I have my non-fiction Oilers book which will come out in the fall, and I’m currently doing photo captions for. I will go back to my work as soon as I finish this questionnaire. (Nice break.) And I just had a teen novel A Time To Run: Stuart and Sam be launched, so I should do some media stuff and get my website updated. I have a middle grade I’m going to write for Orca Currents in the spring and another hockey book in my Amazing Hockey Series.
21. What do your plans for future projects include?
Not sure. I’ve pitched a couple of teen novels and I’m playing around with a teen thriller. Not sure where it will go. It’s fun sometimes to play around.

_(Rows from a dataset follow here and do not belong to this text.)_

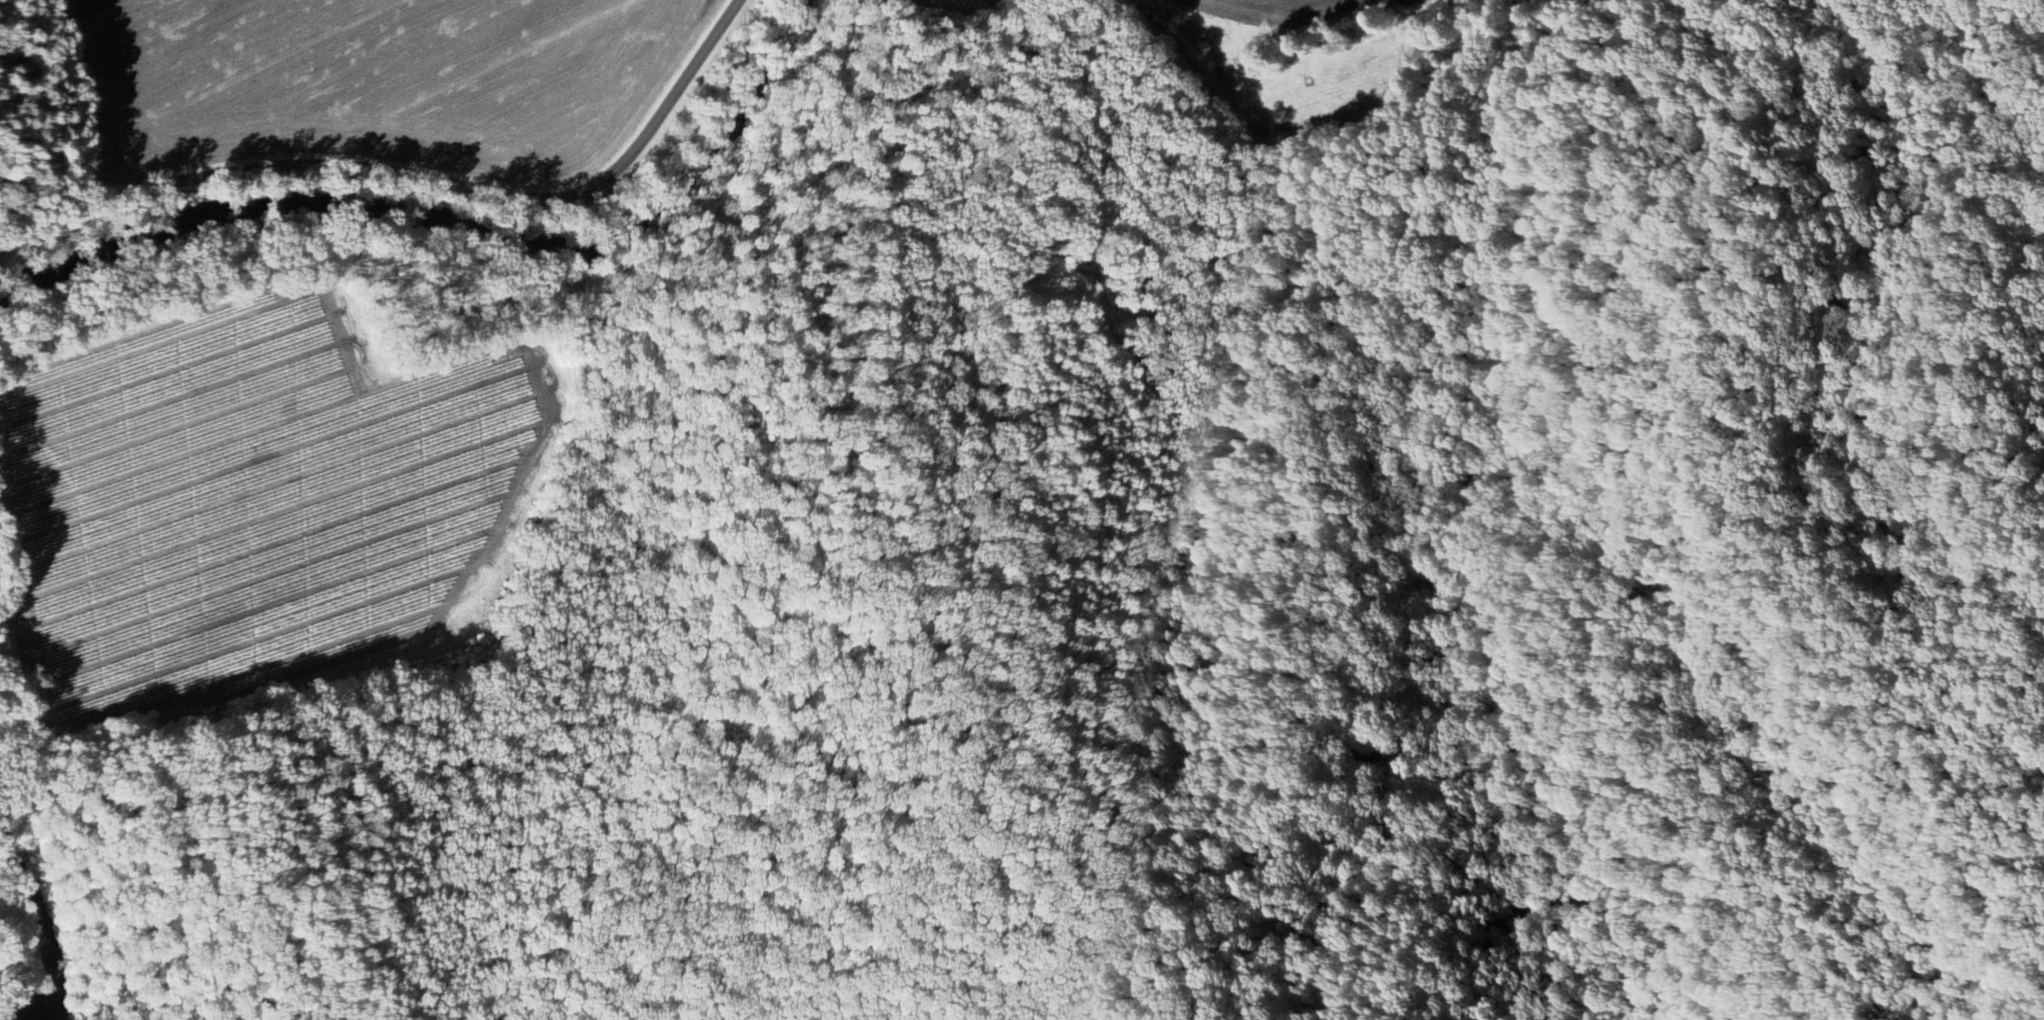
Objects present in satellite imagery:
road: (84, 105)
road: (412, 188)
river: (449, 211)
road: (1078, 366)
river: (37, 938)

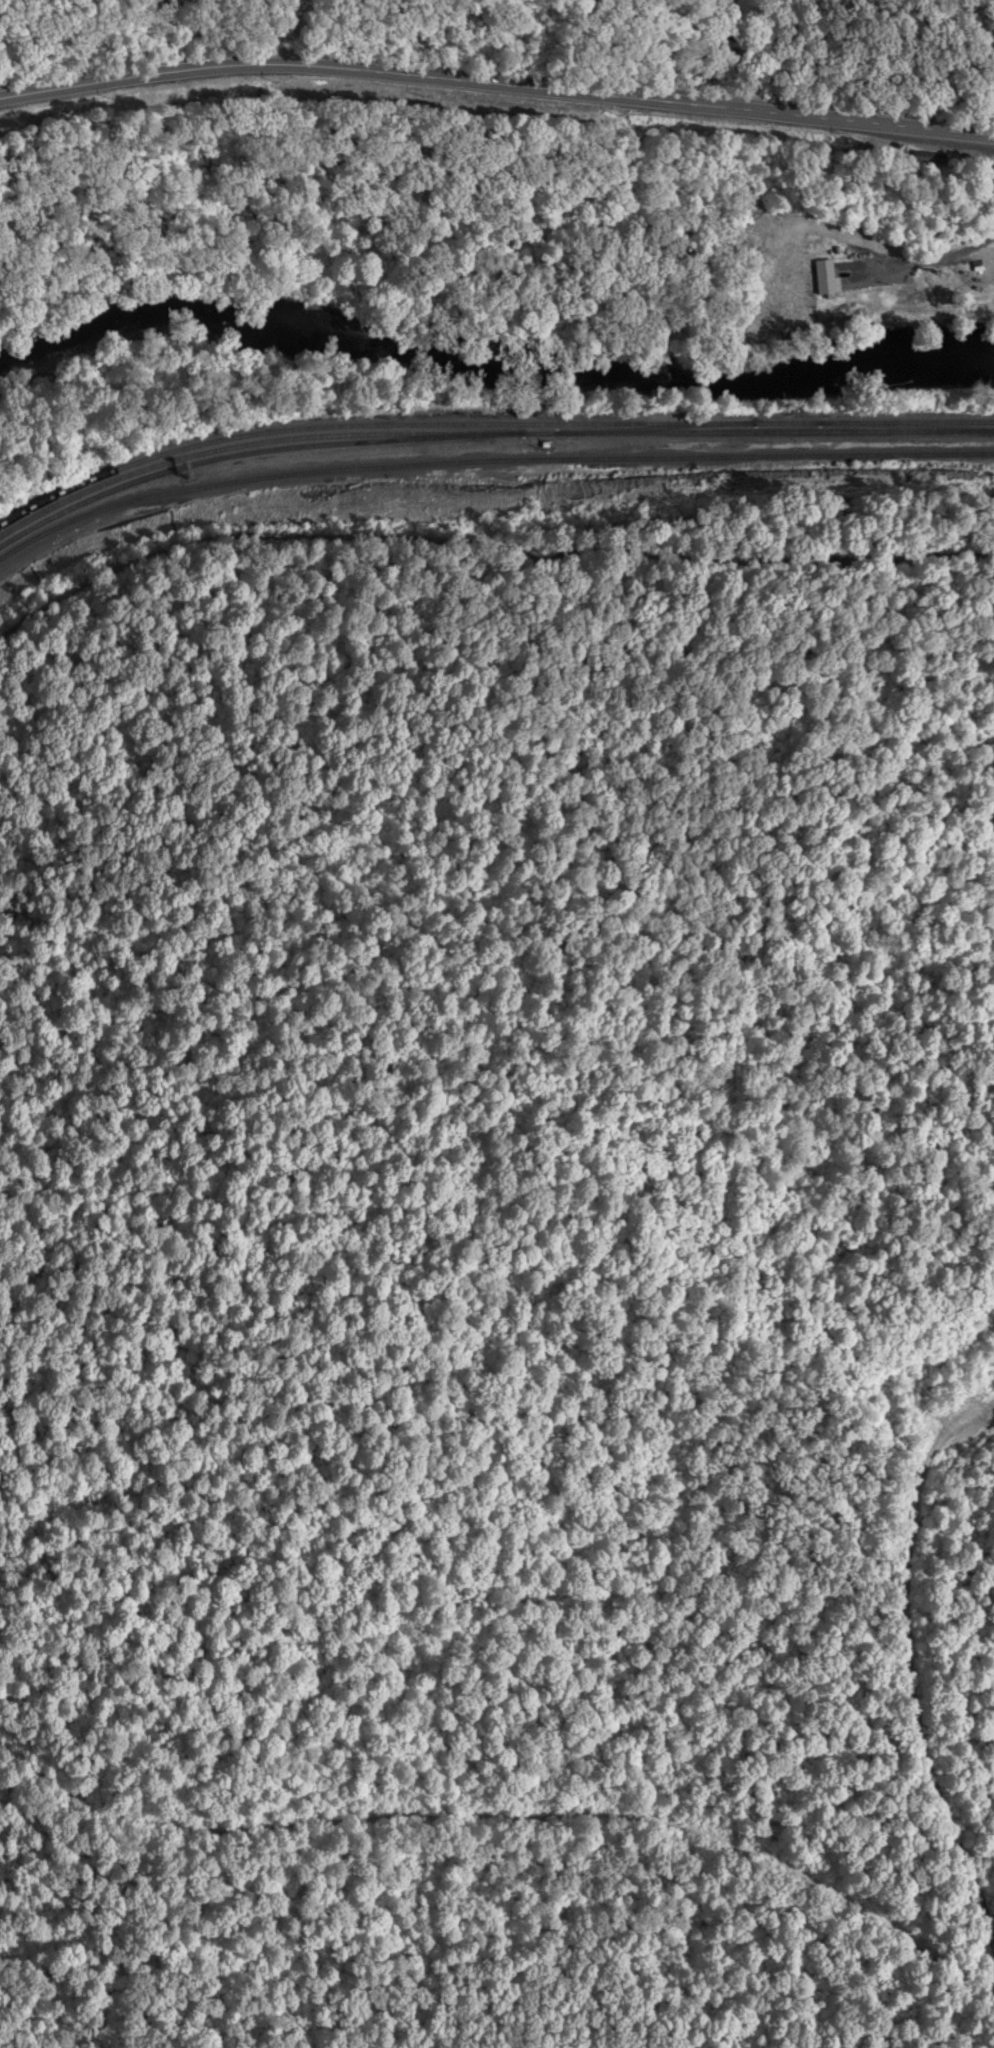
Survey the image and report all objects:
road: (496, 84)
river: (491, 352)
railway: (488, 422)
railway: (340, 436)
railway: (488, 437)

22. Share a link to your author website.
lornasn on Instagram
Lorna Schultz Nicholson on facebook
Lornasn on twitter
Bio:
Lorna Schultz Nicholson has published over thirty-six books, including picture books, middle grade fiction and non-fiction, adult non-fiction and YA fiction. (She is currently working on a 40th Anniversary Edmonton Oilers book.) Many of her books have made the CCBC Best Books list, been Resource Links picks and been nominated for awards. Her children’s books are about kids and their diversities and friendships and school and family life and emotions and feelings and… the ups and downs in life. We all have those ups and downs, and we’re all different, which makes us all special. Lorna lives in Edmonton with her hubbie and two dogs, a whiny Bichon Shih Tzu, and a naughty, hyper puppy she rescued from Mexico. Well, he’s not a puppy anymore but she treats him like he is. Over the years she has been a television co-host and reporter, radio host and reporter, theatre and murder mystery actor, fitness coordinator and rowing coach. Now she is full-time writer. She travels to schools all across Canada to inspire children about her love of reading and writing, and she loves talking to adults about writing, and leading writing workshops. She remembers her before-published days and wants to encourage writers to keep pursuing their dreams. Being an author is a dream come true.